Nouvelles nouvelles de Poésie (4)

     Il fut un ami d’adolescence d’Eugène Guillevic. Il s’appelle Jean-Paul de Dadelsen, il est né le 23 août 1913. Ils partagèrent un même désir : vouloir écrire, être poète. Jean-Paul, dans une lettre de 1930 précisa : « Je n’ai aucune envie de me ranger parmi l’élite.  Qu’est-ce que l’élite ? Quelques individus qui ont plus potassé que d’autres, voilà tout. Je n’ambitionne pas deux lignes de titres honorifiques sur ma carte de visite. Tout emploi où je puisse un peu agir et n’être pas toujours dans les bureaux me convient. Je ne veux pas être homme de lettres. Je veux simplement écrire quand cela m’est nécessaire. Le poète n’est qu’un obsédé qui crie de temps en temps ce qu’il ne peut plus taire. Ce n’est pas un littérateur… ».

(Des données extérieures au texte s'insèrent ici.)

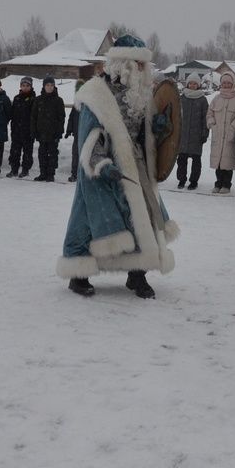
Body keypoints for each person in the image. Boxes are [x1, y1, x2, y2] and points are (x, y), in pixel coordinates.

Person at [57, 35, 179, 299]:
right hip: (103, 168)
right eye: (140, 65)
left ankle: (137, 274)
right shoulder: (96, 94)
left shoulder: (139, 94)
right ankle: (79, 274)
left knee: (141, 218)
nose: (144, 70)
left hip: (135, 167)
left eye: (144, 65)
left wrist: (156, 128)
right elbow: (89, 136)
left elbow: (143, 133)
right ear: (125, 65)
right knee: (91, 221)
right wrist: (102, 164)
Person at [207, 71, 235, 193]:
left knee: (228, 161)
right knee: (218, 161)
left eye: (229, 83)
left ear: (233, 83)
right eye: (224, 83)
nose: (226, 85)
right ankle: (218, 183)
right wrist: (212, 124)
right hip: (218, 134)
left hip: (230, 134)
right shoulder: (216, 99)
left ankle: (226, 185)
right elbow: (210, 113)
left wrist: (233, 127)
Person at [31, 75, 66, 182]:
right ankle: (43, 173)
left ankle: (50, 174)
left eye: (51, 85)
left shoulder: (58, 100)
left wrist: (59, 132)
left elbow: (61, 118)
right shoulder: (38, 100)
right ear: (44, 86)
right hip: (41, 132)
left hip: (53, 133)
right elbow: (34, 117)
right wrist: (34, 131)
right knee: (42, 153)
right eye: (47, 85)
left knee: (52, 154)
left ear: (54, 86)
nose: (49, 87)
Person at [176, 73, 208, 189]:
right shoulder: (182, 98)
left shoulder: (202, 100)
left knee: (196, 160)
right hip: (183, 135)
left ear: (198, 85)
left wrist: (204, 133)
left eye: (195, 83)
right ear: (187, 84)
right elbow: (176, 116)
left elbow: (205, 118)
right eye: (191, 83)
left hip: (196, 135)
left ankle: (194, 181)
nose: (192, 85)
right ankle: (181, 180)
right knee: (181, 160)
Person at [8, 77, 36, 178]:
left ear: (31, 86)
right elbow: (12, 114)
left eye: (27, 86)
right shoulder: (17, 98)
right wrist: (13, 127)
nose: (25, 87)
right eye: (23, 85)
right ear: (20, 86)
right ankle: (14, 169)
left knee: (27, 152)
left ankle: (25, 170)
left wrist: (33, 129)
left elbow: (35, 116)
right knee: (15, 151)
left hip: (28, 131)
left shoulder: (34, 99)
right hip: (16, 130)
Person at [66, 79, 84, 181]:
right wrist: (69, 130)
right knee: (75, 154)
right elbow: (71, 118)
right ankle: (74, 173)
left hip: (85, 134)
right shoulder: (76, 105)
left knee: (84, 155)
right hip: (77, 134)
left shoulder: (89, 104)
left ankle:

    En découvrant la préface de Gérard Pfister à l’émouvant recueil La beauté de vivre  qui vient de paraître et rassemble des textes inédits de Jean-Paul de Dadelsen  (Arfuyen), on comprend vite comment un  tel « poète-météore » est devenu un mythe de la poésie du vingtième siècle ! En effet, l’œuvre n’est pas volumineuse mais ne se met jamais à l’écart de la vie des hommes, elle ne reprend pas les vieilles recettes de la poésie (sic Pfister), elle n’a que faire des conventions et de la rhétorique, cette poésie exceptionnelle est bien une pérégrination spirituelle inoubliable. Pfister l’exprime bien : elle n’est point « description du dehors ni expression du dedans. Elle porte témoignage pour les ombres, pour l’univers, pour Dieu. ». Elle est en effet exercice spirituel, elle accepte de veiller, et de devenir transfiguration. Il y a quelque chose d’énigmatique et de suppliant dans des vers comme :

    « Seigneur, je ne sais plus, je ne sais pas si c’est moi ou vous qui faites  ou qui fais ces ténèbres où je chemine comme en un cauchemar // Cassez-moi comme une noix creuse, ouvrez-moi / qu’un peu de lumière tombe sur mon absence et le creux de ma moisson manquée ».

  La poésie de Jean-Paul de Dadelsen  tient du miracle. On a le sentiment à la relire en 2013 que le jeune auteur n’a jamais cessé de savoir « biffer les choses inutiles et banales ». Tout y est fluide, simple et évident. Il y a là du Rimbaud et du Musset réunis dans une même ferveur magique et pathétique.